844. Backspace String Compare

Amazon

Given two strings s and t, return true if they are equal when both are typed into empty text editors. '#' means a backspace character.

Note that after backspacing an empty text, the text will continue empty.

Example 1:

Input: s = "ab#c", t = "ad#c"
Output: true
Explanation: Both s and t become "ac".

Example 2:

Input: s = "ab##", t = "c#d#"
Output: true
Explanation: Both s and t become "".

Example 3:

Input: s = "a#c", t = "b"
Output: false
Explanation: s becomes "c" while t becomes "b".

Constraints:

• 1 <= s.length, t.length <= 200

• s and t only contain lowercase letters and '#' characters.

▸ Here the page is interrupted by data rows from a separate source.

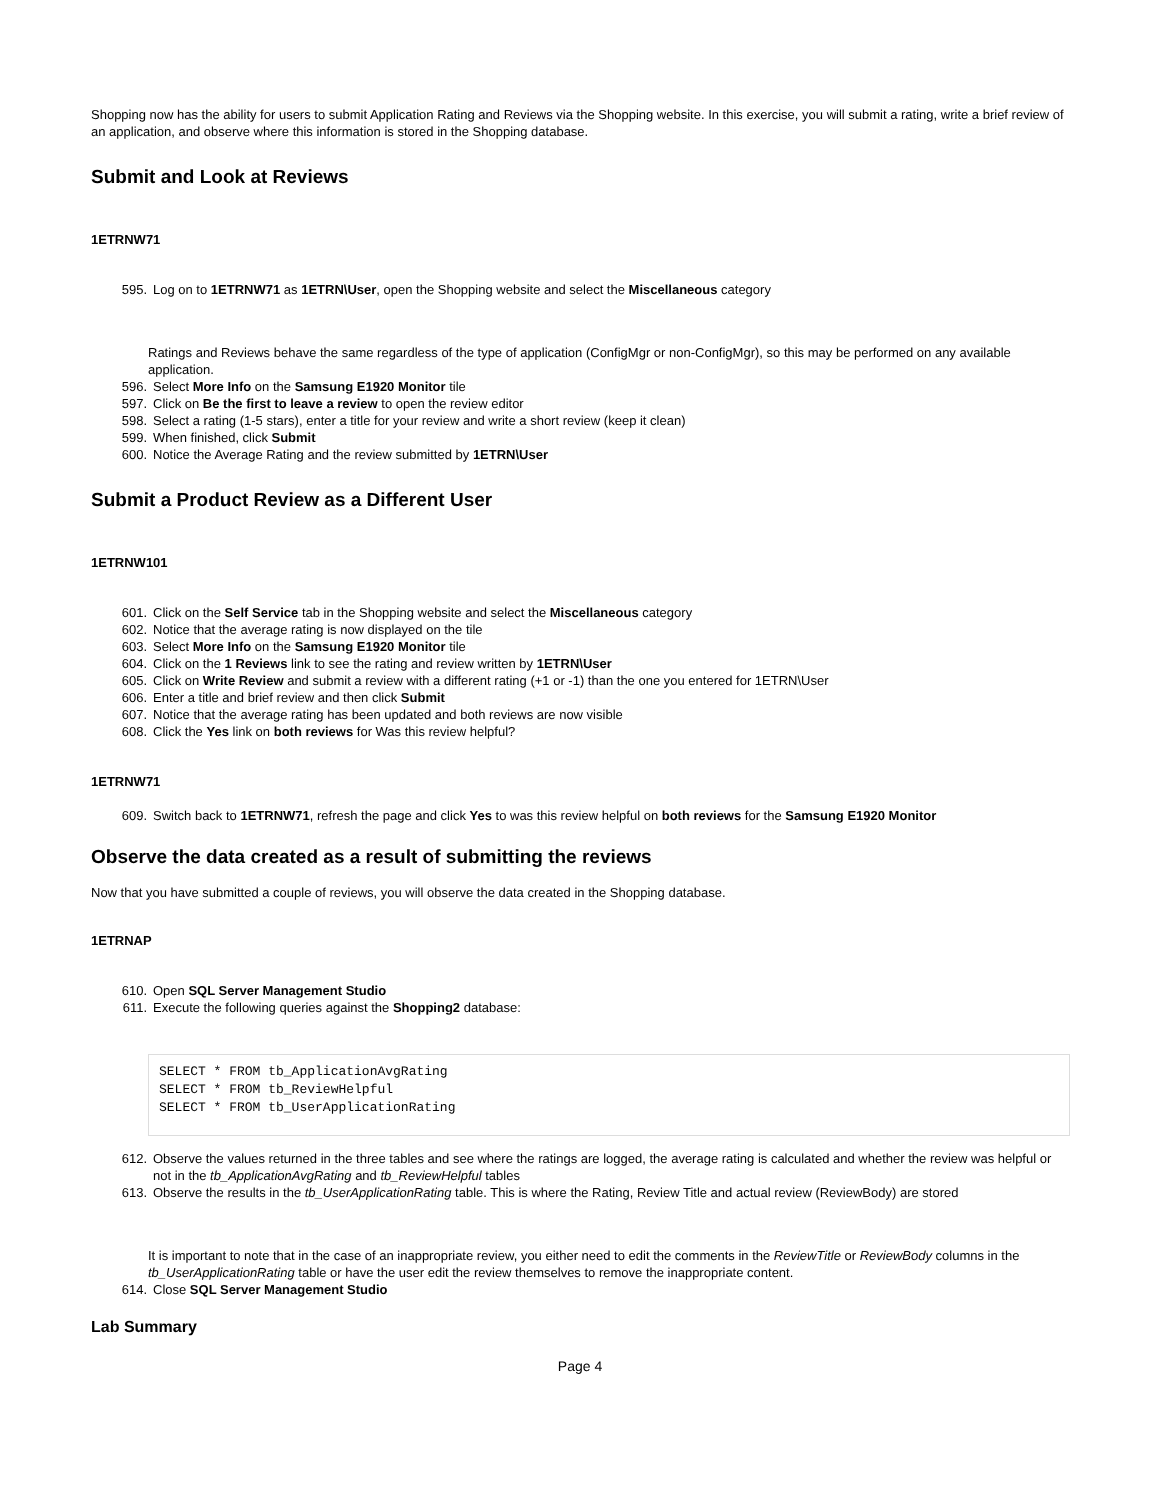Shopping now has the ability for users to submit Application Rating and Reviews via the Shopping website. In this exercise, you will submit a rating, write a brief review of an application, and observe where this information is stored in the Shopping database.
Submit and Look at Reviews
1ETRNW71
595. Log on to 1ETRNW71 as 1ETRN\User, open the Shopping website and select the Miscellaneous category
Ratings and Reviews behave the same regardless of the type of application (ConfigMgr or non-ConfigMgr), so this may be performed on any available application.
596. Select More Info on the Samsung E1920 Monitor tile
597. Click on Be the first to leave a review to open the review editor
598. Select a rating (1-5 stars), enter a title for your review and write a short review (keep it clean)
599. When finished, click Submit
600. Notice the Average Rating and the review submitted by 1ETRN\User
Submit a Product Review as a Different User
1ETRNW101
601. Click on the Self Service tab in the Shopping website and select the Miscellaneous category
602. Notice that the average rating is now displayed on the tile
603. Select More Info on the Samsung E1920 Monitor tile
604. Click on the 1 Reviews link to see the rating and review written by 1ETRN\User
605. Click on Write Review and submit a review with a different rating (+1 or -1) than the one you entered for 1ETRN\User
606. Enter a title and brief review and then click Submit
607. Notice that the average rating has been updated and both reviews are now visible
608. Click the Yes link on both reviews for Was this review helpful?
1ETRNW71
609. Switch back to 1ETRNW71, refresh the page and click Yes to was this review helpful on both reviews for the Samsung E1920 Monitor
Observe the data created as a result of submitting the reviews
Now that you have submitted a couple of reviews, you will observe the data created in the Shopping database.
1ETRNAP
610. Open SQL Server Management Studio
611. Execute the following queries against the Shopping2 database:
SELECT * FROM tb_ApplicationAvgRating
SELECT * FROM tb_ReviewHelpful
SELECT * FROM tb_UserApplicationRating
612. Observe the values returned in the three tables and see where the ratings are logged, the average rating is calculated and whether the review was helpful or not in the tb_ApplicationAvgRating and tb_ReviewHelpful tables
613. Observe the results in the tb_UserApplicationRating table. This is where the Rating, Review Title and actual review (ReviewBody) are stored
It is important to note that in the case of an inappropriate review, you either need to edit the comments in the ReviewTitle or ReviewBody columns in the tb_UserApplicationRating table or have the user edit the review themselves to remove the inappropriate content.
614. Close SQL Server Management Studio
Lab Summary
Page 4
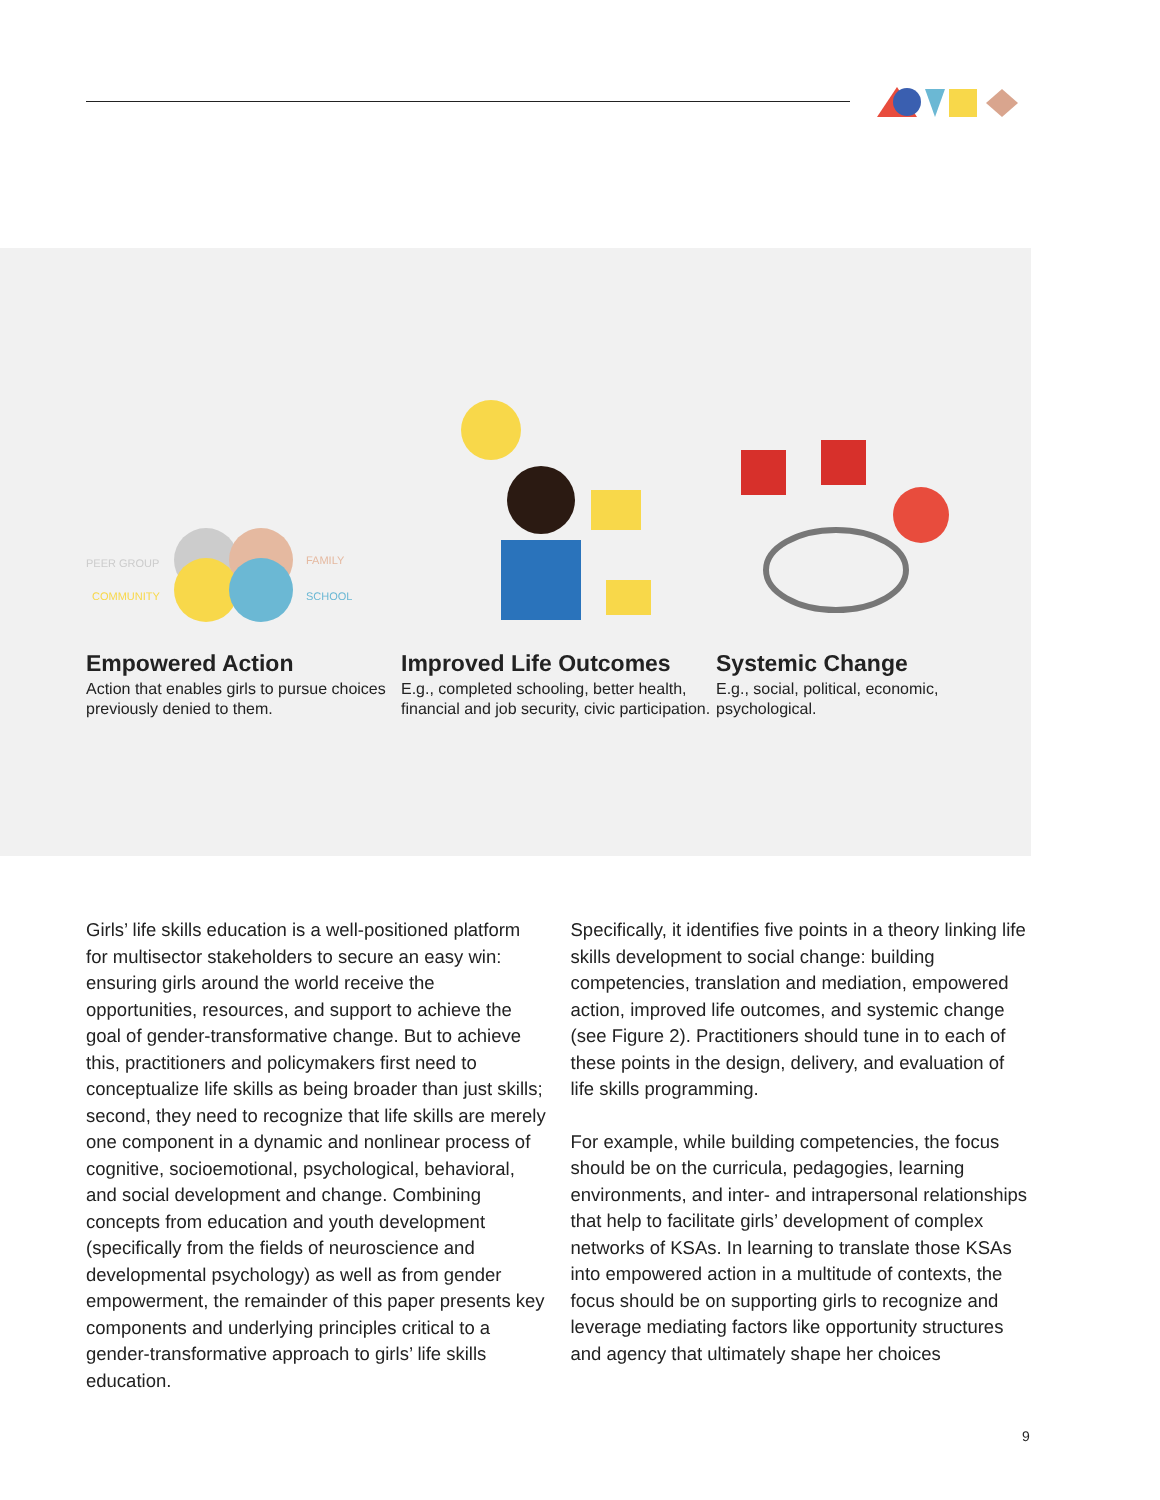PEER GROUP
FAMILY
COMMUNITY
SCHOOL
Empowered Action
Action that enables girls to pursue choices previously denied to them.
Improved Life Outcomes
E.g., completed schooling, better health, financial and job security, civic participation.
Systemic Change
E.g., social, political, economic, psychological.
Girls’ life skills education is a well-positioned platform for multisector stakeholders to secure an easy win: ensuring girls around the world receive the opportunities, resources, and support to achieve the goal of gender-transformative change. But to achieve this, practitioners and policymakers first need to conceptualize life skills as being broader than just skills; second, they need to recognize that life skills are merely one component in a dynamic and nonlinear process of cognitive, socioemotional, psychological, behavioral, and social development and change. Combining concepts from education and youth development (specifically from the fields of neuroscience and developmental psychology) as well as from gender empowerment, the remainder of this paper presents key components and underlying principles critical to a gender-transformative approach to girls’ life skills education.
Specifically, it identifies five points in a theory linking life skills development to social change: building competencies, translation and mediation, empowered action, improved life outcomes, and systemic change (see Figure 2). Practitioners should tune in to each of these points in the design, delivery, and evaluation of life skills programming.
For example, while building competencies, the focus should be on the curricula, pedagogies, learning environments, and inter- and intrapersonal relationships that help to facilitate girls’ development of complex networks of KSAs. In learning to translate those KSAs into empowered action in a multitude of contexts, the focus should be on supporting girls to recognize and leverage mediating factors like opportunity structures and agency that ultimately shape her choices
9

Follow up: Can you solve it in O(n) time and O(1) space?

Solution:

Version 1: 借助栈来存储非‘#’的字符，当非‘#’时，入栈，当得到‘#’时判断是否需要出栈

class Solution {
    public boolean backspaceCompare(String s, String t) {
        return backspacing(s).equals(backspacing(t));
    }
    
    public String backspacing(String word)
    {
        Stack<Character> stack = new Stack<>();
        for(int i = 0; i< word.length(); i++)
        {
            if(word.charAt(i) != '#')
            {
                stack.push(word.charAt(i) );
            }else
            {
                if(!stack.isEmpty())
                {
                    stack.pop();
                }
            }
        }
        // 注意这里可以直接将stack转化成String
        return String.valueOf(stack);
    }
}

Version 2: O(1) space

public class Solution {
    public bool BackspaceCompare(string s, string t) {
        int sback=0,tback=0;
        int i=s.Length-1,j=t.Length-1;
        char hash='#';
        
        while(i>=0 || j>=0)
        {
            //find first non # character in s string
            while(i>=0)
            {
                if(s[i]==hash)
                {
                    sback++;
                    i--;
                }
                else if(sback>0)
                {
                    sback--;
                    i--;
                }
                else
                    break;
            }
            
            //find first non # character in t string
            while(j>=0)
            {
                if(t[j]==hash)
                {
                    tback++;
                    j--;
                }
                else if (tback>0)
                {
                    tback--;
                    j--;
                }
                else
                    break;
            }
            
            if(i>=0 && j>=0 && s[i]!=t[j])
                return false;
            if((i>=0) != (j>=0))
                return false;
            
            i--;
            j--;
        }
        
        return true;
    }
}